-- Given data start --

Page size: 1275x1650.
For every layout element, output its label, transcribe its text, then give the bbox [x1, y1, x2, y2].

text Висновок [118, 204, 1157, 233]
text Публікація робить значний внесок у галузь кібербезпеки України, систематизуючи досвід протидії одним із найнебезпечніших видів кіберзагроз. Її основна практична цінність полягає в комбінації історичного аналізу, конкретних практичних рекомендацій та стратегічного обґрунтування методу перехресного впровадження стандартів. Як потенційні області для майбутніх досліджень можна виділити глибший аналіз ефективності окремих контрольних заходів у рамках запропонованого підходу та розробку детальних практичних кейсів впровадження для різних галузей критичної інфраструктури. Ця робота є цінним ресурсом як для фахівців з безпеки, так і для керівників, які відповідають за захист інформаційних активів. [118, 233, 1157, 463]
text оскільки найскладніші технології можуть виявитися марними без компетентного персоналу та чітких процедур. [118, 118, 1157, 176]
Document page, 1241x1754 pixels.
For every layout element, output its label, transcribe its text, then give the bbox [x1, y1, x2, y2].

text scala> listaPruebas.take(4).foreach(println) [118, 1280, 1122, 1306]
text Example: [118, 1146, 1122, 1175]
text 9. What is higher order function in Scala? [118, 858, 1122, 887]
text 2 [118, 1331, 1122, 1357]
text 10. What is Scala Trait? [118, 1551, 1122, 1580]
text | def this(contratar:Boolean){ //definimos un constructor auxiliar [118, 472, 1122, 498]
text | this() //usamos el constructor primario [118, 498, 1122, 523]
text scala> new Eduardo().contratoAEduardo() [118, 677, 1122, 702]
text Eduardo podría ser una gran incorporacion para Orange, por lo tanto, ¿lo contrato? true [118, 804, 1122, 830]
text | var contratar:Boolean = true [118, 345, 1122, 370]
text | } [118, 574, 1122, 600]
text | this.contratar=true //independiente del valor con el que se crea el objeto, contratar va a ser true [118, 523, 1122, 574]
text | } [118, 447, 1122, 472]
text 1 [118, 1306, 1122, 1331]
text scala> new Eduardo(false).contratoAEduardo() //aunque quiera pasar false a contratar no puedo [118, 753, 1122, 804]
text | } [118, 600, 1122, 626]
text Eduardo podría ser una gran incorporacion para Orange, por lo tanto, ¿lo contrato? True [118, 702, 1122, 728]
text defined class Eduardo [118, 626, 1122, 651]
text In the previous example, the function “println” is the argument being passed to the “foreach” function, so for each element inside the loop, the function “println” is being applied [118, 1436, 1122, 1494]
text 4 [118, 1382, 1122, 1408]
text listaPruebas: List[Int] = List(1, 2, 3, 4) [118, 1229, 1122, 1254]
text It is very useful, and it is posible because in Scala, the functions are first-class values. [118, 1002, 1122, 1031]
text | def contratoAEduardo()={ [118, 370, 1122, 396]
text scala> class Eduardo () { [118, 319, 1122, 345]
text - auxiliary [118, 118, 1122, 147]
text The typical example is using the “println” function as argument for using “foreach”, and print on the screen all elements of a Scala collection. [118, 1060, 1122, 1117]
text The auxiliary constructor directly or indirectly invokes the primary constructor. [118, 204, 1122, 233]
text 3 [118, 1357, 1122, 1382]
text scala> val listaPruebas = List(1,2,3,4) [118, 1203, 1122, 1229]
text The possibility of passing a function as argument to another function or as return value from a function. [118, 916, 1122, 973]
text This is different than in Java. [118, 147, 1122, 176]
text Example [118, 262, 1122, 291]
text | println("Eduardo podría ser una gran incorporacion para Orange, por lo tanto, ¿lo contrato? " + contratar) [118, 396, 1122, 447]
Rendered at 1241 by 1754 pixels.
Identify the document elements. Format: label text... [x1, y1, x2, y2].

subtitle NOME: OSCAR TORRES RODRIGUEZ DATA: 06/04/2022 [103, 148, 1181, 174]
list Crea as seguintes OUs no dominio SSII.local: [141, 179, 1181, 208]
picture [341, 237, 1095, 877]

-- Given data end --

◆ Exercise directions
In the entries, starting with the line containing "text scala> listaPruebas.take(4).foreach(println)" and going on through the line containing "804, 1122, 830]", change "constructor" to "builder" and leave everything else unchanged. Give only those lines.

◆ Full response
text scala> listaPruebas.take(4).foreach(println) [118, 1280, 1122, 1306]
text Example: [118, 1146, 1122, 1175]
text 9. What is higher order function in Scala? [118, 858, 1122, 887]
text 2 [118, 1331, 1122, 1357]
text 10. What is Scala Trait? [118, 1551, 1122, 1580]
text | def this(contratar:Boolean){ //definimos un builder auxiliar [118, 472, 1122, 498]
text | this() //usamos el builder primario [118, 498, 1122, 523]
text scala> new Eduardo().contratoAEduardo() [118, 677, 1122, 702]
text Eduardo podría ser una gran incorporacion para Orange, por lo tanto, ¿lo contrato? true [118, 804, 1122, 830]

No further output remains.